At the line that includes "Piedmont, SC 29673", begin writing out the entries below exactly, and continue through the last line without adding anything.

[Start of section]

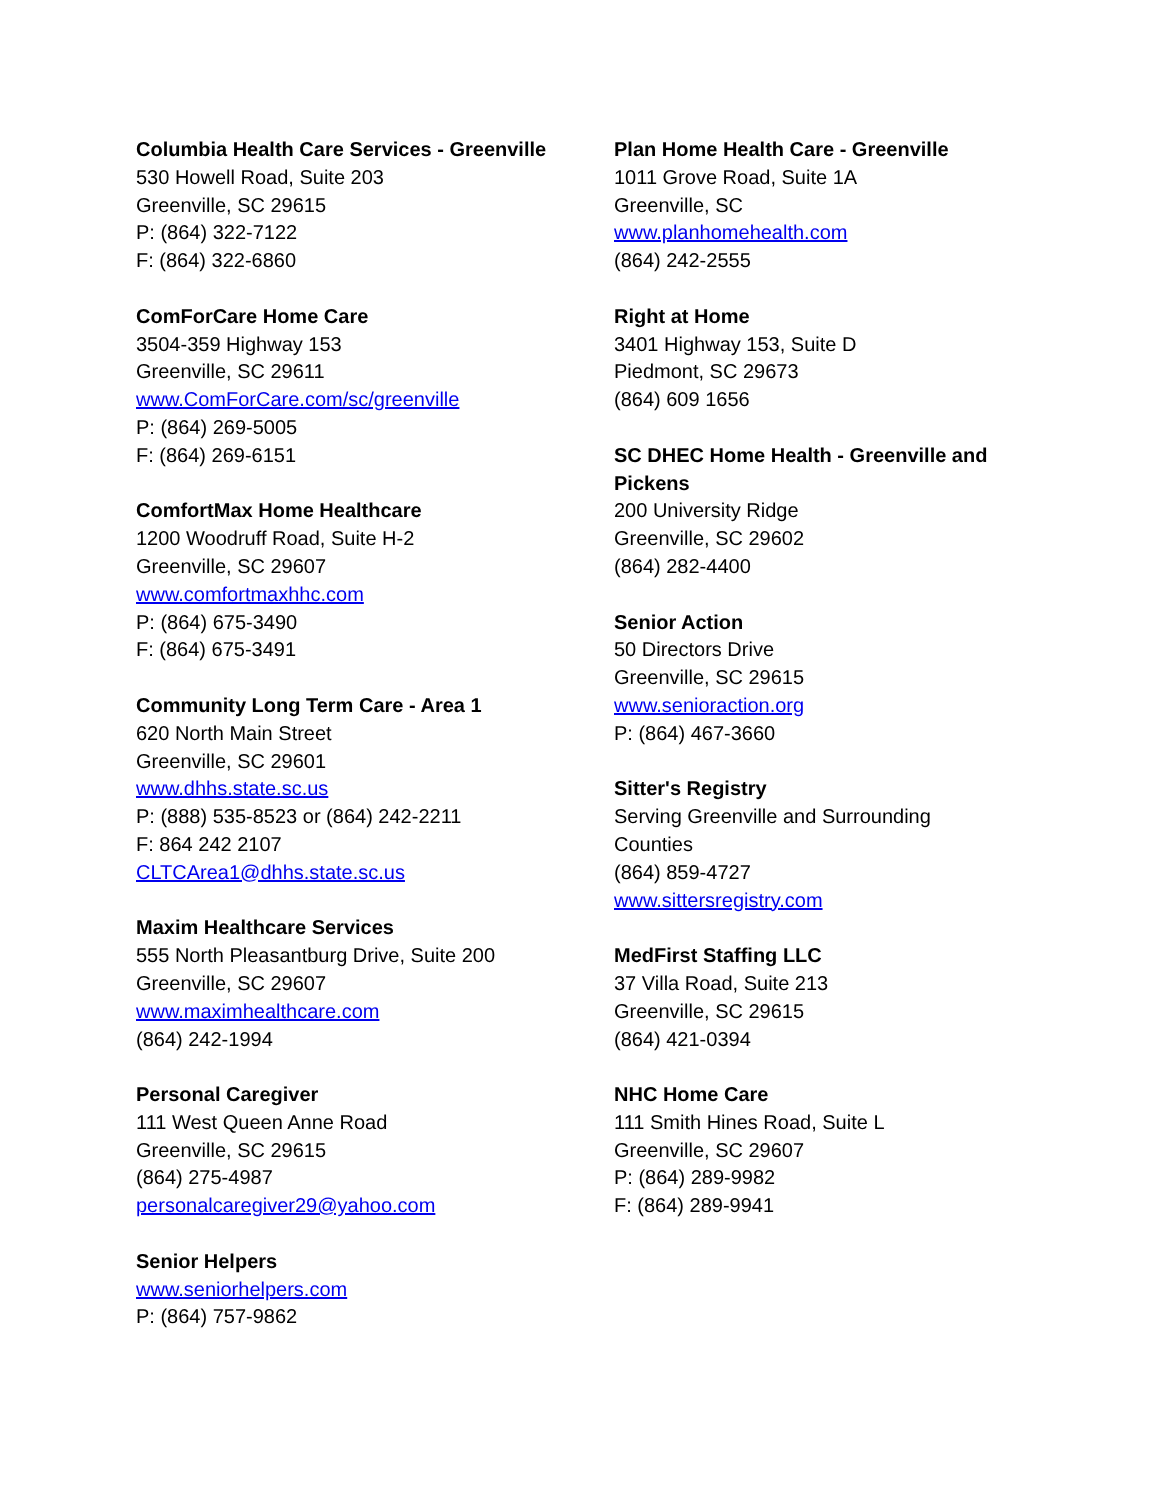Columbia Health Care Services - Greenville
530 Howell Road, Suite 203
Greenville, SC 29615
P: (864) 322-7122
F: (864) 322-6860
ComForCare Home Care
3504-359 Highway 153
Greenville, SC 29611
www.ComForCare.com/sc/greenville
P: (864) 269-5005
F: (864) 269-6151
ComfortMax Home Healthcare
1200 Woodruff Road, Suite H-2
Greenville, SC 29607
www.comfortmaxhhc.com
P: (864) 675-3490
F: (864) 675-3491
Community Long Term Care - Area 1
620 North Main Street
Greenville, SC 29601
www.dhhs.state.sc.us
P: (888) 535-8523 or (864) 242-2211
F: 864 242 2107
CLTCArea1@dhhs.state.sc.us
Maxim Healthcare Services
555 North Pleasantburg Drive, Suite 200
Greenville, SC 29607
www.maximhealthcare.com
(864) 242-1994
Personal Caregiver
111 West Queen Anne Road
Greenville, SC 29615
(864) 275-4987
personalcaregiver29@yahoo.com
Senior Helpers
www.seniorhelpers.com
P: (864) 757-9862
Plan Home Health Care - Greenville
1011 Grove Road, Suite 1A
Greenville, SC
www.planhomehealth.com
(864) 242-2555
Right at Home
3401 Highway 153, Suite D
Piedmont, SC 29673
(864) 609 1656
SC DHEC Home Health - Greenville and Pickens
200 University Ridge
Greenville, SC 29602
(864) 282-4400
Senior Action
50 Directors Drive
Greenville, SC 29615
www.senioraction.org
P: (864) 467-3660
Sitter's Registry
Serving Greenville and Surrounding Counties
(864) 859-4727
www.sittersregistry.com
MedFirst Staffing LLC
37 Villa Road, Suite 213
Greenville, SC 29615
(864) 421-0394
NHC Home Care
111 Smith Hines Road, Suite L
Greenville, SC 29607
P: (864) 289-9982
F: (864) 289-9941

[End of section]

THE COMPLETED TASK:
Piedmont, SC 29673
(864) 609 1656
SC DHEC Home Health - Greenville and Pickens
200 University Ridge
Greenville, SC 29602
(864) 282-4400
Senior Action
50 Directors Drive
Greenville, SC 29615
www.senioraction.org
P: (864) 467-3660
Sitter's Registry
Serving Greenville and Surrounding Counties
(864) 859-4727
www.sittersregistry.com
MedFirst Staffing LLC
37 Villa Road, Suite 213
Greenville, SC 29615
(864) 421-0394
NHC Home Care
111 Smith Hines Road, Suite L
Greenville, SC 29607
P: (864) 289-9982
F: (864) 289-9941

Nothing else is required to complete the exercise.